Excerpted passage:
SOURCE: Rubio’s Restaurants
CARLSBAD, CA–(Marketwire – August 5, 2010) – Rubio’s® Restaurants, Inc. (
reported financial results for the second quarter and first half of the
fiscal year ended June 27, 2010.
Second Quarter and First Half 2010 Financial Highlights
Revenues in the second quarter of 2010 totaled $48.5 million, a decrease of
less than 1% from $48.7 million reported in the same year-ago quarter.
Revenue for the first half of 2010 totaled $95.2 million, up just under 1%
from $95.0 million in the same year-ago period.
Net loss was $387,000 or $(0.04) per basic and diluted share in the second
quarter of 2010 versus net income of $512,000 or $0.05 per basic and
diluted share in the same year-ago quarter. The net loss in the second
quarter of 2010 included non-recurring expenses associated with the ongoing
evaluation of strategic alternatives of $1.1 million or a tax-effected
$(0.07) per share. Before these non-recurring expenses, net income in the
second quarter of 2010 was $256,000 or $0.03 per basic and diluted share.
For the first half of 2010, net loss was $20,000 or $(0.00) per basic and
diluted share, compared to net income of $757,000 or $0.08 per basic and
diluted share in the same year-ago period. The first half of 2010 included
non-recurring expenses associated with the ongoing evaluation of strategic
alternatives of $1.3 million or a tax-effected $(0.07) per share. Before
these non-recurring expenses, net income in the first half of 2010 was
$741,000 or $0.07 per basic and diluted share.

Dataset records:
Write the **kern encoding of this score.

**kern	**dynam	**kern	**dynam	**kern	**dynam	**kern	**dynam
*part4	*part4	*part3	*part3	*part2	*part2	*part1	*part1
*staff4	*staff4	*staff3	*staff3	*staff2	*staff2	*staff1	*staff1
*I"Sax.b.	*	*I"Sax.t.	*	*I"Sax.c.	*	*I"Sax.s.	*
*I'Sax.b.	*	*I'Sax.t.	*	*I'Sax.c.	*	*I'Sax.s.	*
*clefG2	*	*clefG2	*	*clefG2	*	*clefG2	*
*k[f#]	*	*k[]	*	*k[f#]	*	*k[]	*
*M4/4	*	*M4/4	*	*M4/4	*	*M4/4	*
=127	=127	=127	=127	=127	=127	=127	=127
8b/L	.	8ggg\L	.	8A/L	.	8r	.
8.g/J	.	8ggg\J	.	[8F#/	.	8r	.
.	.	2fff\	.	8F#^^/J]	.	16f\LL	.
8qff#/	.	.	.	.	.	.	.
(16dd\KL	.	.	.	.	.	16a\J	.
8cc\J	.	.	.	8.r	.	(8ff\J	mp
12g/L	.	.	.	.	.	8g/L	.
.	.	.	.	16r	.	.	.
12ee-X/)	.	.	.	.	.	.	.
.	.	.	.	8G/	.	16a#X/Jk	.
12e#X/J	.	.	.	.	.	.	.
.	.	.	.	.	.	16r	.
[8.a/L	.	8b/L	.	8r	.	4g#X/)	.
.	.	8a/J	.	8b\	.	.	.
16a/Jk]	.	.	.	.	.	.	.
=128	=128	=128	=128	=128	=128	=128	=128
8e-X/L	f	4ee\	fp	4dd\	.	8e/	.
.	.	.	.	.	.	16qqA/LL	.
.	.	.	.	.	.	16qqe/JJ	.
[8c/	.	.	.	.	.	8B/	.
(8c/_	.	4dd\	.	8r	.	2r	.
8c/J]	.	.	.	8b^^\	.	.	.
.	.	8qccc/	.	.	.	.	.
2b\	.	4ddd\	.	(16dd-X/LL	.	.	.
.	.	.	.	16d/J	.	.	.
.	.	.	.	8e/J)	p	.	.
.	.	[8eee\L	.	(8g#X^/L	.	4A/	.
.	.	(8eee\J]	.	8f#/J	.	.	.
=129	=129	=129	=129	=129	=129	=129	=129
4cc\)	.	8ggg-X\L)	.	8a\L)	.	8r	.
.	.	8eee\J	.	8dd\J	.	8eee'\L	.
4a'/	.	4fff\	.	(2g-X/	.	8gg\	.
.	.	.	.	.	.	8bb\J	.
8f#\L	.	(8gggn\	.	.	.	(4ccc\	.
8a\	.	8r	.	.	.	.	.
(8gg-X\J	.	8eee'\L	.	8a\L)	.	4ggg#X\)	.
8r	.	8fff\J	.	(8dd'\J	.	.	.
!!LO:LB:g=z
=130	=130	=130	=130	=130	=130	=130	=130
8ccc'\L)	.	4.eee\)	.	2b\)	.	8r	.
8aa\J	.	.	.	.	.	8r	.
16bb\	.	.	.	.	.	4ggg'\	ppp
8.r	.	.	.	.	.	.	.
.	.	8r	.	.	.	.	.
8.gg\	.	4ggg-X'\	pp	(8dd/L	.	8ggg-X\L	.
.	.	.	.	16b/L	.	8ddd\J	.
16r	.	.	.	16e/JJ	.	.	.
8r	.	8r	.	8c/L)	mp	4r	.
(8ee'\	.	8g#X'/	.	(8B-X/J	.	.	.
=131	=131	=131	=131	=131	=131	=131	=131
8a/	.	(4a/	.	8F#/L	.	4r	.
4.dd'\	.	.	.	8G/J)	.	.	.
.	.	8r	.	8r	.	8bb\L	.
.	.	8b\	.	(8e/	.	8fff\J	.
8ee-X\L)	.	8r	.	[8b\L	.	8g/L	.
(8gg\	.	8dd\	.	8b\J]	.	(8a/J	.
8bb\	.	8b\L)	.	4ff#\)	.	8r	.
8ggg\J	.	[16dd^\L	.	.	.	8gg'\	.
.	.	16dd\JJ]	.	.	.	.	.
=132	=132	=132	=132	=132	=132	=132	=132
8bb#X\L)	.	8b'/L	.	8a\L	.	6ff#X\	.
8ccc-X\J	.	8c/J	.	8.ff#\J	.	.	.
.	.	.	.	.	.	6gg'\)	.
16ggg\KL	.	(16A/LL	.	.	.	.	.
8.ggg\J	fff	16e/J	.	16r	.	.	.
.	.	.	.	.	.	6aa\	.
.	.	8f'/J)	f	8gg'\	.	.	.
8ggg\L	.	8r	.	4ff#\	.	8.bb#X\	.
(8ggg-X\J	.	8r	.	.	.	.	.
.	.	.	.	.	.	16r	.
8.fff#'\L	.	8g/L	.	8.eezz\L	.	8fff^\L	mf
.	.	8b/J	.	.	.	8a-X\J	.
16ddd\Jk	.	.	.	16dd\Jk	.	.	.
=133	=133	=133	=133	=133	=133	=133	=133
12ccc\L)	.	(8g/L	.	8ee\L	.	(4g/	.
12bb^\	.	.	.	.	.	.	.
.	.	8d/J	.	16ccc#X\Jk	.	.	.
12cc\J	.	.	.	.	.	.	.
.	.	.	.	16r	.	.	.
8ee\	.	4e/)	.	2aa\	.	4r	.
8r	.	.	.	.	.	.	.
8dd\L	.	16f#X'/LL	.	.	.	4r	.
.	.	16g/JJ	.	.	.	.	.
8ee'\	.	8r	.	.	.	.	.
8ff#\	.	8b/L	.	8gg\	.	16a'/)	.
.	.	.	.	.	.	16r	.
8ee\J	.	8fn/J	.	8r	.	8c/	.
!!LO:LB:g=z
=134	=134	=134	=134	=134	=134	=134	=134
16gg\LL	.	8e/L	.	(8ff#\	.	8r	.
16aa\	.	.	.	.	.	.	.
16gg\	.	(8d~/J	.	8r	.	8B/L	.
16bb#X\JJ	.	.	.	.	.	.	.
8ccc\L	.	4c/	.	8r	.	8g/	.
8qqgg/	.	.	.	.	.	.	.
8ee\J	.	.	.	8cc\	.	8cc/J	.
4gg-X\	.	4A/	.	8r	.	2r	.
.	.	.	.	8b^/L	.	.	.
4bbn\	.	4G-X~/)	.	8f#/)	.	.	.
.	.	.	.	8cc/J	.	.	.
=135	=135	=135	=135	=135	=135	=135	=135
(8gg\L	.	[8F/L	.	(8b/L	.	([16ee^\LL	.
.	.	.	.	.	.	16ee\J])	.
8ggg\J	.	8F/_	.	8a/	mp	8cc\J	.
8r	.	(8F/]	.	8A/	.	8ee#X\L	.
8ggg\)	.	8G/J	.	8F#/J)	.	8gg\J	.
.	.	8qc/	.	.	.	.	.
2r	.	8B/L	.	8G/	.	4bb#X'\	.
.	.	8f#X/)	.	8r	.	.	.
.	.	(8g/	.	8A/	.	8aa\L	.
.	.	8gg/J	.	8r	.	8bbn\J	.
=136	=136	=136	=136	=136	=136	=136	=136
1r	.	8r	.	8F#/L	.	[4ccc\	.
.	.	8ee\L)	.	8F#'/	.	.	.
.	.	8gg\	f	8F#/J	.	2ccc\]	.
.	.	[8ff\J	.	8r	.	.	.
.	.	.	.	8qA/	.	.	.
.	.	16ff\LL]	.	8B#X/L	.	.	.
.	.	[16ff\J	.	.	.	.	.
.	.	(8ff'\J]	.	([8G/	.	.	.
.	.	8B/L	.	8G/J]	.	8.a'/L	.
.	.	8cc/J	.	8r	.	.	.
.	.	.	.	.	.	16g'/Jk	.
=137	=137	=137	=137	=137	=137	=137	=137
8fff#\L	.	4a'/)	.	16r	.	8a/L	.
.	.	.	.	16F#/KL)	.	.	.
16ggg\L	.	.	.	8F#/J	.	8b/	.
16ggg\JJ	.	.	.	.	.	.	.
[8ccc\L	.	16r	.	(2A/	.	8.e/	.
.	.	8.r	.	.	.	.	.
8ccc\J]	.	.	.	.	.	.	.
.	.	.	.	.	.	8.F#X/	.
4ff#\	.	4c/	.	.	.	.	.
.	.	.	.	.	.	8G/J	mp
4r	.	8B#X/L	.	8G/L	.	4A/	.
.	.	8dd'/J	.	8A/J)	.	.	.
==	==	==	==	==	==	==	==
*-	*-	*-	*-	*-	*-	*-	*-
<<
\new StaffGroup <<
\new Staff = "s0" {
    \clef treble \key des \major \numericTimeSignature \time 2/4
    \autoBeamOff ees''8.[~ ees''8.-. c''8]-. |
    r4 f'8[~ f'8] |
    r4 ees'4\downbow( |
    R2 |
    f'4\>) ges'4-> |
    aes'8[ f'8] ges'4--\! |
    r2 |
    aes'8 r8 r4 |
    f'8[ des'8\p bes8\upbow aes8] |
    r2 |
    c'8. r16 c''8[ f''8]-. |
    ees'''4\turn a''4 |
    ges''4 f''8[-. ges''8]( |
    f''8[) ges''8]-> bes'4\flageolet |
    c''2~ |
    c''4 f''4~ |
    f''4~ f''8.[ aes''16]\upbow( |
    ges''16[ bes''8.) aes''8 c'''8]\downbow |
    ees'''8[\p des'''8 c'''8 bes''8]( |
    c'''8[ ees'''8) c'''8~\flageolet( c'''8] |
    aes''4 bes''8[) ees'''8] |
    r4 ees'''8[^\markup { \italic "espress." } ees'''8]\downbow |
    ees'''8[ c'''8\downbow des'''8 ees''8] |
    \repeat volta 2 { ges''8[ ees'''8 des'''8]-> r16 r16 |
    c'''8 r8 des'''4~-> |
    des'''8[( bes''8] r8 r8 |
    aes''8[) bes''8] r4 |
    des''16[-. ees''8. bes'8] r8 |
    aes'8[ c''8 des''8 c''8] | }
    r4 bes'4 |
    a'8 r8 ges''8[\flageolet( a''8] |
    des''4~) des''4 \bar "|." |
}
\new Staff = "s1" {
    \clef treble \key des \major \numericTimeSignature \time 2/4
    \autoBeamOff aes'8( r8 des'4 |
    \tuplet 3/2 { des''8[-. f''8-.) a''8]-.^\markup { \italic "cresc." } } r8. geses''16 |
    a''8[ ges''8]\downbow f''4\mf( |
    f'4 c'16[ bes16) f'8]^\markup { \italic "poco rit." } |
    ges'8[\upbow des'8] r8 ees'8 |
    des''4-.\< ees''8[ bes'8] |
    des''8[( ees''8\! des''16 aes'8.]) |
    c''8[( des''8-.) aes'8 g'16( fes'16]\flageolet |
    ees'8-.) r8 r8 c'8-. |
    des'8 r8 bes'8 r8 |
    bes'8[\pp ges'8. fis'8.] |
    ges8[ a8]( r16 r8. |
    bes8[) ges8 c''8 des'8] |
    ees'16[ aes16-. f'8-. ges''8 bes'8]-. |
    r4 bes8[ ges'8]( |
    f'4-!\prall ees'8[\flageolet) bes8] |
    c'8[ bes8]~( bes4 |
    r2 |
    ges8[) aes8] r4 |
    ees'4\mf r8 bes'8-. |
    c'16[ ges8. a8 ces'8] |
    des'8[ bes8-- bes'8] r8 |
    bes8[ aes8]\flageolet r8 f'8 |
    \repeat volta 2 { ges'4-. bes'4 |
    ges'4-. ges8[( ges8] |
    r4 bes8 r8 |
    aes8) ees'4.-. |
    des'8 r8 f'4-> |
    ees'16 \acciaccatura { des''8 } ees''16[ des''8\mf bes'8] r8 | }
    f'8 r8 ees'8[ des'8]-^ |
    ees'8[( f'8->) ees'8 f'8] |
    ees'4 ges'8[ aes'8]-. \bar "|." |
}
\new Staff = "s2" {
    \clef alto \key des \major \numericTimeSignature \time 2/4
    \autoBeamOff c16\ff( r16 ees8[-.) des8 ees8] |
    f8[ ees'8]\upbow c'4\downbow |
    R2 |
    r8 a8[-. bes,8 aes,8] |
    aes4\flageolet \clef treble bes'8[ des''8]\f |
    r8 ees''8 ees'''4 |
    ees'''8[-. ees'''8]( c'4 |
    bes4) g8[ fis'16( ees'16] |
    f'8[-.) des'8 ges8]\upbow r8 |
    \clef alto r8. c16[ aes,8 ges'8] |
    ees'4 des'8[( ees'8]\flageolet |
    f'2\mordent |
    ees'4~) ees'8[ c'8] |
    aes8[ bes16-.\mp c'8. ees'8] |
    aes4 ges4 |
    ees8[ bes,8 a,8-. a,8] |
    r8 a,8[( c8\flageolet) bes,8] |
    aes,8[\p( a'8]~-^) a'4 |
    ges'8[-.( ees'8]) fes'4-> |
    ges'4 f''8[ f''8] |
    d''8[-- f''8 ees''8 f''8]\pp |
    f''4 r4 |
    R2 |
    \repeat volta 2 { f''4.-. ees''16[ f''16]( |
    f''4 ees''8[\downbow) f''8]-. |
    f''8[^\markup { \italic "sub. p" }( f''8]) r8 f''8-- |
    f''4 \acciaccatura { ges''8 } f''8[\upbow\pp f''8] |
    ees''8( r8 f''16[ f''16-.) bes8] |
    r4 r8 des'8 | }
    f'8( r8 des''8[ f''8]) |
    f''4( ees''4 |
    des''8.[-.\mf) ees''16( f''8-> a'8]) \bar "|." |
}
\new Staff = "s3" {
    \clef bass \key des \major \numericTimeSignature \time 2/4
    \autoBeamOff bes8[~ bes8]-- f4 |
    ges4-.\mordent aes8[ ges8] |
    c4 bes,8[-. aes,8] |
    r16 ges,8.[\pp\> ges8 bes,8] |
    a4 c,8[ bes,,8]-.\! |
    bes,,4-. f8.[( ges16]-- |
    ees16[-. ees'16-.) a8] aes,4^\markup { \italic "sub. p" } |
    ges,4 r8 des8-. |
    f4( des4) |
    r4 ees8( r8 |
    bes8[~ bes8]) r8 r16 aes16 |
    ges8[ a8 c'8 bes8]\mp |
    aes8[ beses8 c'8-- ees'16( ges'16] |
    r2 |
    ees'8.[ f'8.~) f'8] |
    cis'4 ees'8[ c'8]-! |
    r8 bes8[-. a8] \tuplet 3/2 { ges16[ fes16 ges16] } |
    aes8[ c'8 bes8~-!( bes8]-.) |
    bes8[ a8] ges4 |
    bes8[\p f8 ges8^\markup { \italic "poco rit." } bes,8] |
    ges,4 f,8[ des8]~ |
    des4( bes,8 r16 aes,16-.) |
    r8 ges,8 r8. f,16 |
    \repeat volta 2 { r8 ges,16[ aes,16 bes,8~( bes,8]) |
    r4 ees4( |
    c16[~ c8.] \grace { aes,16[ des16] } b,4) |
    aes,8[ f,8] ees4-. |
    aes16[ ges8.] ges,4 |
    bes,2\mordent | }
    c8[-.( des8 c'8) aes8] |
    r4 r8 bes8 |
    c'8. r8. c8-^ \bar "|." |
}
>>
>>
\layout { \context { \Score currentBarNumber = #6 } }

What this exercise asks:
**A.** Please condense the paragraph of the Rubio's earnings release that begins "For the first half of 2010, net loss was" into a bulleted list that keeps its main figures.
**B.** List every revenue figure in the Rubio's earnings release, with the period each one covers.
**C.** From the Rubio's earnings release, extract the passage starting at "SOURCE: Rubio’s Restaurants" and ending at "June 27, 2010.".

Solutions by task:
**A.**
- First-half 2010 net loss: $20,000, or $(0.00) per basic and diluted share
- Same year-ago period: net income of $757,000, or $0.08 per basic and diluted share
- Non-recurring expenses tied to the ongoing evaluation of strategic alternatives: $1.3 million, or a tax-effected $(0.07) per share
- Net income before those expenses: $741,000, or $0.07 per basic and diluted share

**B.**
- $48.5 million: second quarter of 2010
- $48.7 million: same year-ago quarter
- $95.2 million: first half of 2010
- $95.0 million: same year-ago period

**C.**
SOURCE: Rubio’s Restaurants
CARLSBAD, CA–(Marketwire – August 5, 2010) – Rubio’s® Restaurants, Inc. (
reported financial results for the second quarter and first half of the
fiscal year ended June 27, 2010.